[ouch -- overly long comment ahead... I wonder if anyone will read it :( ]
I have also never seen a good popular explanation of entanglement: either they go full weirdo saying things like "instantaneous something" or don't really explain entanglement, like your example about numbers in a hat. The problem is, to understand exactly what physicists understand by "quantum entanglement", you first must understand measurement, and in particular, that you can choose many different ways to measure each particle from the entangled pair. If you're willing to spend some time, I recommend the excellent series of lectures starting in this video. The material is pretty self-contained, except some matrix algebra and complex numbers. The lectures are given by Leonard Susskind, a famous physicist.
Now, if you just want to understand why entanglement is different then your "numbers in a hat" example, I'll try to explain as simply as I can with a simple example (which has the basic idea of Bell's inequalities and their violation, you can search wikipedia if you like).
OK, consider a "game" with these elements:
- (1) two people, Alice and Bob, the players in the game
- (2) both Alice and Bob each have a coin. Their coins are fair (i.e., 50/50) and, when flipped, give the result "0" or "1". Call the results of Alice and Bob flipping their coins ca (for "Coin-Alice") and cb (for "Coin-Bob"). Clearly, ca and cb are completely unrelated, because the coins are fair. Alice can see the result of her coin, but NOT Bob's, and vice-versa.
- (3) the hat from your example, which generates either two "0"s or two "1"s. You'll always give one of the numbers to Alice and the other one to Bob, and each of them can NOT see what the other one got. Call the two generated numbers ha and hb (for Hat-Alice and Hat-Bob). So, you'll always have either ha=hb=0 or ha=hb=1.
- (4) both Alice and Bob each have a piece of paper where they have to write either "0" or "1". Call the two written numbers pa and pb (for Paper-Alice and Paper-Bob). Each of them can't see the other one's paper.
The game is played by Alice and Bob collaborating to win -- either they both win or they both lose. To play, they can discuss their strategy, after learning the rules which I'm about to explain. But once the game starts, they can't talk anymore (i.e., no information can pass between them).
The rules of the game are as follows: when the game starts, Alice and Bob are given the numbers from the hat (ha and hb), then flip their coins (ca and cb) and write in their papers (pa and pb). They win if the resulting numbers satisfy the following equation:
pa XOR pb = ca * cb
and lose otherwise. Here, XOR is the usual XOR operation on bits, and "*" is the usual multiplication. Remember that all numbers in the equation (pa, pb, ca, cb) are either "0" or "1").
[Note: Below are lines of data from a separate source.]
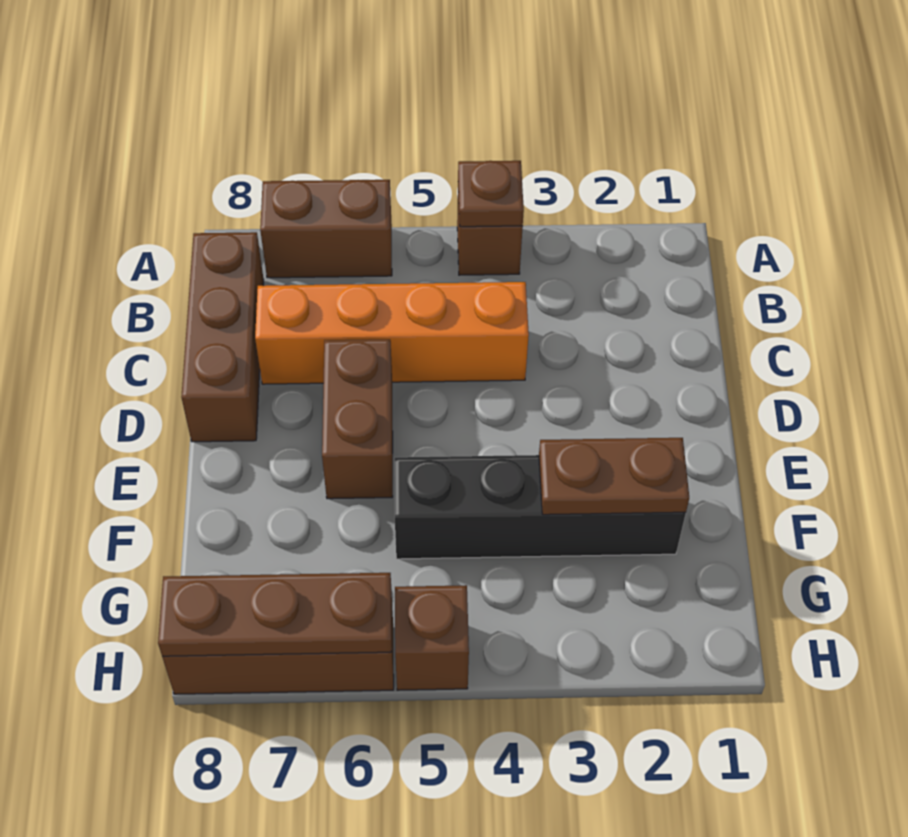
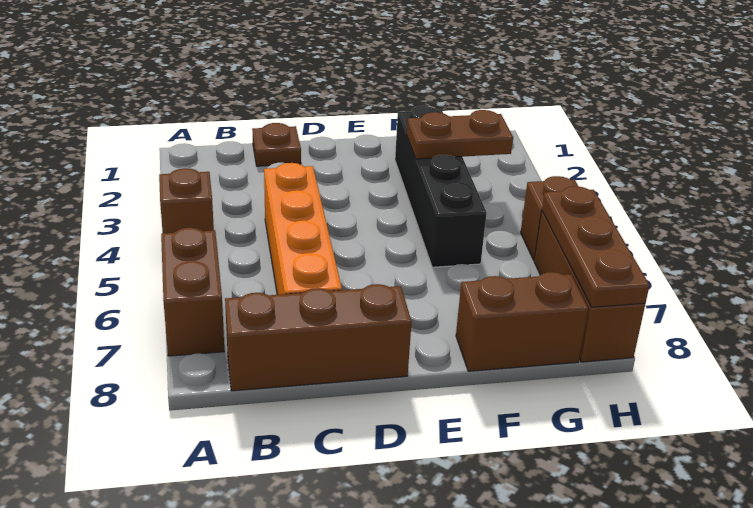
brown plate A4 level 2 -> brown plate C1 level 1
brown brick D6:E6 level 1 -> brown brick F8:G8 level 1
brown plate F2:F3 level 2 -> brown plate F3:G3 level 2

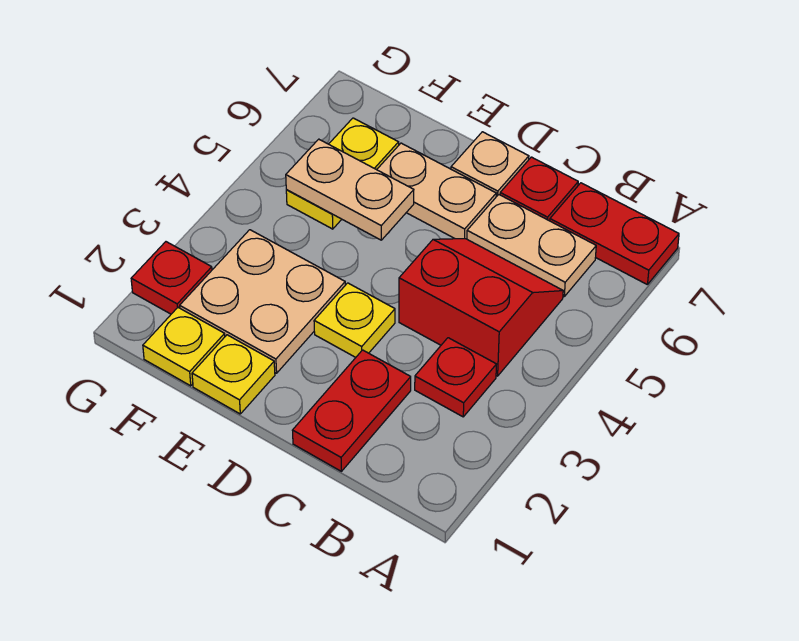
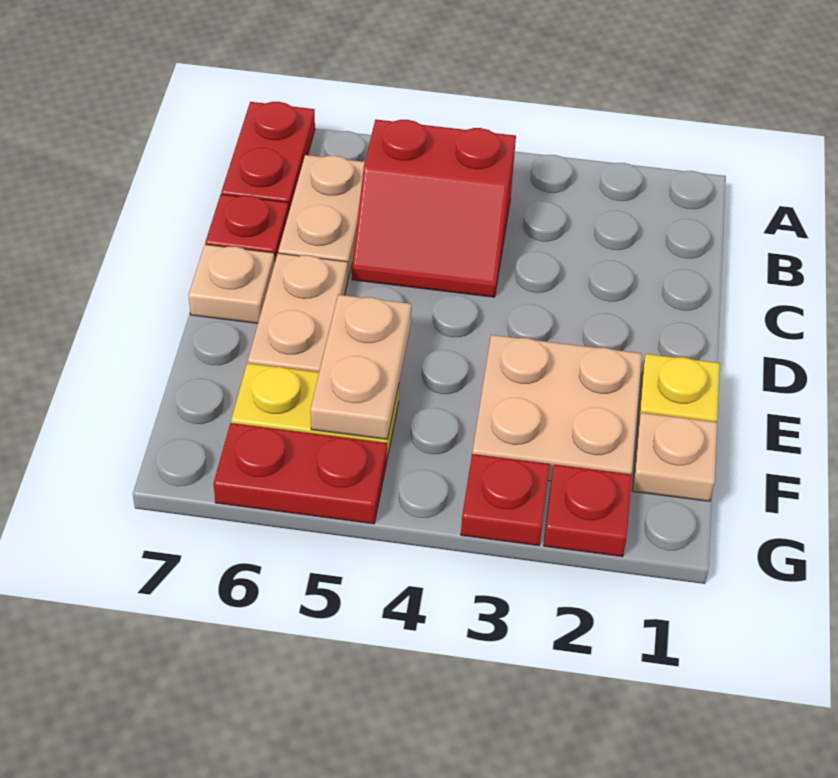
red plate B3 level 1 -> red plate G3 level 1
red slope B4:C5 level 1 top 4 -> red slope B4:C5 level 1 top B
red plate C1:C2 level 1 -> red plate G5:G6 level 1
yellow plate D3 level 1 -> none
yellow plate F1 level 1 -> tan plate F1 level 1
Also note that the numbers from the hat are not used to determine if they win or lose, but they can use the hat numbers to write their answers, according to whatever strategy they decided.
Now, note that if they both always write "0" in their papers, ignoring the hat completely, they win 75% of the time, because 0 XOR 0 = 0, and ca*cb will only be different than 0 if both coins are 1, which happens only 25% of the time. It's not too hard to prove (mathematically) that if their coins are indeed completely fair, any strategy they use will give them at most 75% of chance to win, it's impossible to do better without cheating.
So far, nothing involves anything quantum, and there's no entanglement. What I described is called a "Bell inequality" (win probability <= 75%), you can look up Wikipedia for a much more complicated explanation of basically the same thing.
Now, the real reason for all this business is this: if you replace the hat with a source of entangled photons (or a pair of anything that's entangled), then it's possible to do better than 75%, if Alice and Bob have a strategy for deciding what measurements to make on the photons that came out of the hat based on the result of the coins. This experiment has been done in the laboratory by many different people, and it shows that nature does indeed behaves like this, i.e., it's not really behaving like "numbers from a hat" (the actual possible win rate is about 82% with the right "strategy", as predicted by the theory that explains entanglement, i.e., Quantum Mechanics).
Unfortunately, to understand that you must understand what exactly is meant by "measurement", how you define a measurement, etc. That's what's explained in the lectures starting in the video I linked at the start of this (now extremely long) comment.
I hope this helps to at least give a hint about how entanglement can be different than the hat in your example.